[Extracted records]
»»

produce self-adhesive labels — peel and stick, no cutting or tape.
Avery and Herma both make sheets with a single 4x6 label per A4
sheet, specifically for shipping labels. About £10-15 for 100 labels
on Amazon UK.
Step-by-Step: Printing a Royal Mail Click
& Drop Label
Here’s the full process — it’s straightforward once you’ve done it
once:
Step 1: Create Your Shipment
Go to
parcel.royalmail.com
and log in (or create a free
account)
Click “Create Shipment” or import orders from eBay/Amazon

««

What the exercise asks
Your answer should be the data above, retyped in full and unaltered.

Written response
produce self-adhesive labels — peel and stick, no cutting or tape.
Avery and Herma both make sheets with a single 4x6 label per A4
sheet, specifically for shipping labels. About £10-15 for 100 labels
on Amazon UK.
Step-by-Step: Printing a Royal Mail Click
& Drop Label
Here’s the full process — it’s straightforward once you’ve done it
once:
Step 1: Create Your Shipment
Go to
parcel.royalmail.com
and log in (or create a free
account)
Click “Create Shipment” or import orders from eBay/Amazon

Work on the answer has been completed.